Devlet yönetiminde laiklik ; “Din ve devlet işlerinin birbirinden ayrılması” demektir. Yani devlet vatandaşları ile münasebetlerinde dini olguları göz önünde bulundurmaz ve aynı zamanda halkın çoğunun üyesi olduğu bir dinin azınlık olan bir dinin mensupları üzerinde otoriter bir baskı rejiminin kurulmasına engel olur.[1] Bir anlamda herkese eşit mesafede olmaktır. Fertler herhangi bir dine mensup olmakta ve yaşamakta da serbesttirler.

Türkiye de laiklik ilkesinin gelişimi aslında 1. Meclisin feshinden sonraya dayanır. 1. Mecliste kuruluş amaç ve gayesi; Hilafet-i Osmaniye’yi yeniden toparlamak ve Anadolu topraklarını düşmandan temizlemek esasına dayanan bir düşünce hakimiyetine sahipti.

Ancak 1. Meclisin feshi ile aslında laikliğin hayat hakkı bulacak bir çok adım da atılmış oldu. 1926 da kanunlaştırılan 163. Madde dini faaliyetlerle ilgili cezaları kapsamaktaydı. 15 Nisan 1928 de “Bu devletin dini, Din-i İslam’dır” ibaresi kaldırılmış ve 26. Madde de yer alan “Meclis, dini hükümleri yerine getirir” hükmü de çıkarılmıştır. Laiklik her ne kadar 1937 yılında Anayasaya sokulmuşsa da görüldüğü gibi aslında uygulamada çok eskiye dayanmaktaydı.[2]

Halifeliğin kaldırılması, Tevhidi tedrisat kanunu, Tekke ve Zaviyelerin Kapatılması kanunu vs. daha bir çok şey kabul edilmiş, okullarda ki din dersleri kaldırılmış, kısacası din adına ne varsa yasaklanmıştır.

İşte tam bu sıralarda ortaya çıkan ve kendi ifadesi ile “ümmetin imanının” kurtulması için çalışan Bediüzzaman bu kanunlar ve bu ilke kaynak gösterilerek taarruza maruz bırakılmış. Memleketinden nefyedilerek tek başına ikamete mecbur bırakılmış ve hapishanelerde haksız yere tutulmuştur.

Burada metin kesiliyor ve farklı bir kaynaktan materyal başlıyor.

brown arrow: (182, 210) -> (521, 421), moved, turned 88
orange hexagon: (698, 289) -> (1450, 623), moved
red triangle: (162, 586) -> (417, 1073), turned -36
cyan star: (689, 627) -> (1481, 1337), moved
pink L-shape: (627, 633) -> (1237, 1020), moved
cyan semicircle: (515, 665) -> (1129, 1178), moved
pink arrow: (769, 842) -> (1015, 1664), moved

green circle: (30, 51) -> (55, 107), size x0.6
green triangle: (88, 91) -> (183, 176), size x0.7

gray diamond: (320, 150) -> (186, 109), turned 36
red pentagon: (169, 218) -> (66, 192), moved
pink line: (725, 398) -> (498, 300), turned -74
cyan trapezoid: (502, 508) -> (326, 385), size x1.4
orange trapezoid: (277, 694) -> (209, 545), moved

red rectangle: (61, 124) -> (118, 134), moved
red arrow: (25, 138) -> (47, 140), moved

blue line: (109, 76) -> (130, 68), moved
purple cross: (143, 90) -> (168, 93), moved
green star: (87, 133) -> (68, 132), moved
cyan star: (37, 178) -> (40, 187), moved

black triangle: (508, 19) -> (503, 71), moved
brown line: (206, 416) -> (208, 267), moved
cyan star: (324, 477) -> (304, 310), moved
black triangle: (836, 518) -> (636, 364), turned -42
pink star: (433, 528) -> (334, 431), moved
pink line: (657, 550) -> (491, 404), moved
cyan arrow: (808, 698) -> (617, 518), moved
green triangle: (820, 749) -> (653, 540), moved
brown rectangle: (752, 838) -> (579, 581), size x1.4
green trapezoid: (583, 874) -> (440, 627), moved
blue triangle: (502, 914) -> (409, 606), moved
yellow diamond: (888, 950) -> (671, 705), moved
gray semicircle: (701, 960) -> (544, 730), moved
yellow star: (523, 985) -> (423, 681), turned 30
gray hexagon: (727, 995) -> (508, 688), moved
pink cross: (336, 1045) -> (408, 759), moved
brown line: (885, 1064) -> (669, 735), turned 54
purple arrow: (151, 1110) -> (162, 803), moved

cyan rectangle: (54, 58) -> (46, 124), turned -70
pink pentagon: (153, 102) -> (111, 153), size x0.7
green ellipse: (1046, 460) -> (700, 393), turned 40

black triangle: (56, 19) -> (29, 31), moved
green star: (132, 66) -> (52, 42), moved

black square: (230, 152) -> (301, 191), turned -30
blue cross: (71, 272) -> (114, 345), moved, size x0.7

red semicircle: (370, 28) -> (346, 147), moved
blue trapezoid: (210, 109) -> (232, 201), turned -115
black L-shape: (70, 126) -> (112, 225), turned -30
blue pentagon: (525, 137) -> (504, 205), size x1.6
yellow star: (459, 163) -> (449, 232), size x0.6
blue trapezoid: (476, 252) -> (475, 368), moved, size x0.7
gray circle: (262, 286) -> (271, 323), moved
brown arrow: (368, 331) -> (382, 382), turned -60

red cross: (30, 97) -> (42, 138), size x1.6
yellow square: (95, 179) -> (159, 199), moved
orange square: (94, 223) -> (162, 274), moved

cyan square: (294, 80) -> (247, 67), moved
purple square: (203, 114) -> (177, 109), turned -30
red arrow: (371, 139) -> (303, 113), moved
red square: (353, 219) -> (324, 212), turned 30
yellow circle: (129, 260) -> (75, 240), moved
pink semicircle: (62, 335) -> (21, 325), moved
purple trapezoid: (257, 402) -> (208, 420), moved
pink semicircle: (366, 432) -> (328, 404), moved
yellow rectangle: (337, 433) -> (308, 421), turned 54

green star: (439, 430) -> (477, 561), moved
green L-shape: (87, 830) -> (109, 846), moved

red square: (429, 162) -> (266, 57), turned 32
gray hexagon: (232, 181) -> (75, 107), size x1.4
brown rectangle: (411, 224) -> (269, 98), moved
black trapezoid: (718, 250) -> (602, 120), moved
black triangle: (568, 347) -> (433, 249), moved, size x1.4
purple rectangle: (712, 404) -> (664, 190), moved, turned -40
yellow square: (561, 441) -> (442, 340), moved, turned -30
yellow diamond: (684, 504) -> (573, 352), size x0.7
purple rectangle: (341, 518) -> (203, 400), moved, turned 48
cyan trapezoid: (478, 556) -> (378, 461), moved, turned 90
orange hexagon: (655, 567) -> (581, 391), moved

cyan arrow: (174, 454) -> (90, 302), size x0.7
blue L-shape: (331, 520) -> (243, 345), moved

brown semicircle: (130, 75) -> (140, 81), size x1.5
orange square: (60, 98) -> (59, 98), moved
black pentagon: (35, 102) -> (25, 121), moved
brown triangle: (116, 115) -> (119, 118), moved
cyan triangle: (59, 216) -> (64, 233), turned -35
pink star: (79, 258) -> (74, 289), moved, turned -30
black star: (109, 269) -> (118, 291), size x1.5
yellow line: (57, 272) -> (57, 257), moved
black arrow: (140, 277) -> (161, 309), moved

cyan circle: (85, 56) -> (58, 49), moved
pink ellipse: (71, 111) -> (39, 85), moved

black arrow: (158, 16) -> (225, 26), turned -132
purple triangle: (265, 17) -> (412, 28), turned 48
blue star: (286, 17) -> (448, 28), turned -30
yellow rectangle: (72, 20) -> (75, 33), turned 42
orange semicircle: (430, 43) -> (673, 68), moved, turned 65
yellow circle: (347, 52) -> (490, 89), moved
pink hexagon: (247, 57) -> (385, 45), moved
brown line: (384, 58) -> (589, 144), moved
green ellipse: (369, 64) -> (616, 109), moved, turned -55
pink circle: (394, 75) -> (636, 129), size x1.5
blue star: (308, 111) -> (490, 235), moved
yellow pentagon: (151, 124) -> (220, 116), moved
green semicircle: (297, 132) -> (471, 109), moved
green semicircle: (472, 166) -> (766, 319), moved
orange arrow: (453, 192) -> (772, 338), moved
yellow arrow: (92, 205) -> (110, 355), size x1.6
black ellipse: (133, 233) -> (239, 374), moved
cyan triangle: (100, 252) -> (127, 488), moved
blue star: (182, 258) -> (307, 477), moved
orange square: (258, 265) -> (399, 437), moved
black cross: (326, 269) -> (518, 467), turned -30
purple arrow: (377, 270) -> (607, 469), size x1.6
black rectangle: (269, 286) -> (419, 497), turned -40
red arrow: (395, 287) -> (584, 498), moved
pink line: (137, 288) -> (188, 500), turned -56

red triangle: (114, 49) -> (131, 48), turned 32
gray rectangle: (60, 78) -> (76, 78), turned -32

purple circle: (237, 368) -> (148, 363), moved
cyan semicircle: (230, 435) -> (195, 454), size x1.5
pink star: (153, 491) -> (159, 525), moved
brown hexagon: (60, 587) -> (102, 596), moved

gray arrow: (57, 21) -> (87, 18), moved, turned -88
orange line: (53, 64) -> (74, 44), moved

Bu hengamda, şeriatın tamamen tasfiye edilmeye çalışıldığı, gerçek din alimlerinin birer bahanelerle tek tek darağacına götürüldüğü bir ortamda Bediüzzaman Said-i Nursi (Rh.A) nin mahkeme heyetine hitaben yaptığı savunmasında geçen ifadeleri anlamak, yorumlamak ve o bakış açısını yakalamak oldukça güç olsa gerektir.

Bediüzzaman o müdafaasında aslında kendisine suç olarak isnat edilen konuları, isnadı yapanların kanunları ile çürütmüş ve gelecekte laikliğin dindarlara uygulanacak bir baskı aracı olmasını yine onların nezdinde önleme gayretine girmiştir.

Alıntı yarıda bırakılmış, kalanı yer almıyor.